Chokeberry (Aronia melanocarpa) fruit extract abrogates melanoma progression through boosting up IFN-γ-producing cells

[Display omitted] •Chokeberry extract (CE) delays melanoma onset and abrogates its progression in mice.•Infiltration of immune cells in the TME is increased after CE treatment.•CE treatment upregulates IFN-γ – producing immune cells in the TME.•CE treatment decreases proportion of tumor – promoting cells in the TME.•CE does not kill tumor cells, but affects immune cells to fight against melanoma. Chokeberry has exhibited cardioprotective, anti-bacterial, immunomodulating and anti-cancer properties. Chokeberry extract (CE) was tested in the model of melanoma induced by B16 cells inoculation in C57BL/6 mice. CE treatment that began 7 days before inoculation and continued through the observation period, delayed melanoma appearance and increased infiltration of immune cells in the tumor microenvironment (TME).

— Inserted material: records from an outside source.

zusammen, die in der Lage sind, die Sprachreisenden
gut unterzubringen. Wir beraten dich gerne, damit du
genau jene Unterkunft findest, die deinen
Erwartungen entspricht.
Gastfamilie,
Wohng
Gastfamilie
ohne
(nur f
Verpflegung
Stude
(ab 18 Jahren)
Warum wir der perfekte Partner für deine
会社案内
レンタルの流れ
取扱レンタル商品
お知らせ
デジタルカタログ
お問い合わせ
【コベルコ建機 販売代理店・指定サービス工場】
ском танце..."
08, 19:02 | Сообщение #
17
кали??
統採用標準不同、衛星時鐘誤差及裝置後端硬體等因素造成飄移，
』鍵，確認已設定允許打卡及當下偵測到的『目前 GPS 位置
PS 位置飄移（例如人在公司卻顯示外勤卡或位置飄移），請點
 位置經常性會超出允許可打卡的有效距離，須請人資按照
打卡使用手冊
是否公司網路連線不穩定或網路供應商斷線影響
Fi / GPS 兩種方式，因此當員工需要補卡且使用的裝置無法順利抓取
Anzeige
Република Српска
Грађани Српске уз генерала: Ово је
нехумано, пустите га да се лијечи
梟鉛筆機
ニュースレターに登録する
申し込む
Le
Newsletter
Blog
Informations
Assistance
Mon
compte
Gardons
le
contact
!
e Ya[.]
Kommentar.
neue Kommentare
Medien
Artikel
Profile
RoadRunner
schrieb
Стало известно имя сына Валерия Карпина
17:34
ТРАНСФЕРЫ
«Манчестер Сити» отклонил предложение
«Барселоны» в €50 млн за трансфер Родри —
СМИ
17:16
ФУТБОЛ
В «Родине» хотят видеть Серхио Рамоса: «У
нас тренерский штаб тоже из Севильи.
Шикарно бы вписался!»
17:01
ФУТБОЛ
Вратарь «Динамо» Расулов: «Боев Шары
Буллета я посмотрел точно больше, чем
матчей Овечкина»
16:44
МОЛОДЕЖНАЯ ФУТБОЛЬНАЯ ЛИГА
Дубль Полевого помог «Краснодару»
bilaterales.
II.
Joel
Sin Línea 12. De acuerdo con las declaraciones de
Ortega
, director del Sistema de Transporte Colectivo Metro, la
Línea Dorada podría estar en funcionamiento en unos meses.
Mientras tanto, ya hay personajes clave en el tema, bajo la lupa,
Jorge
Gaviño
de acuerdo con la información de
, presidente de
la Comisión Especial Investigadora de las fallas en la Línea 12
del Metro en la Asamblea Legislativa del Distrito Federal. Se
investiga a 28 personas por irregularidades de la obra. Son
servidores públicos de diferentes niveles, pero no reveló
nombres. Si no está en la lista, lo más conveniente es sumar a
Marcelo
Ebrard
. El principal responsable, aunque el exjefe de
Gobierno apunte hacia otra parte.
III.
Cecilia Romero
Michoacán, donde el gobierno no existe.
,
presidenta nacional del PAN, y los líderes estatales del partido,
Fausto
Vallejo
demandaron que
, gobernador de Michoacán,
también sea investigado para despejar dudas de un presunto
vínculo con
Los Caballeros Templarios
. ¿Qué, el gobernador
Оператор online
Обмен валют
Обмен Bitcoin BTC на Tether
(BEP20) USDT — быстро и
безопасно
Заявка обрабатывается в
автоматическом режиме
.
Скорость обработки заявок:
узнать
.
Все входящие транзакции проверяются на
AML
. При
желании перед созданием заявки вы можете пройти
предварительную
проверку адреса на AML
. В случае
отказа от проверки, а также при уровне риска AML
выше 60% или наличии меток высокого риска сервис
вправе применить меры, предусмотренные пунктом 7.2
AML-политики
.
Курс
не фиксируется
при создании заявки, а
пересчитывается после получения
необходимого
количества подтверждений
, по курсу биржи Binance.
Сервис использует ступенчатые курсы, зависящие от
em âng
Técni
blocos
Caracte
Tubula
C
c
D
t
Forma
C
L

Levels of TNF, perforin, granzyme B and IL-1β did not differ between the CE-treated and control animals, but the TME of CE-treated mice contained more IFN-γ-producing cells and a lesser frequency of CCR5-expressing MDSC. In vitro, CE displayed no direct cytotoxicity to B16 cells. However, splenocytes isolated from CE-treated animals exerted strong cytotoxic effect on B16 cells in vitro. Neutralization of IFN-γ diminished the observed B16 death, suggesting that this effect was mediated mainly by splenocyte-derived IFN-γ. In conclusion, pre-treatment with CE stimulated the anti-tumor immune response by enhancing IFN-γ-producing cells to act against melanoma.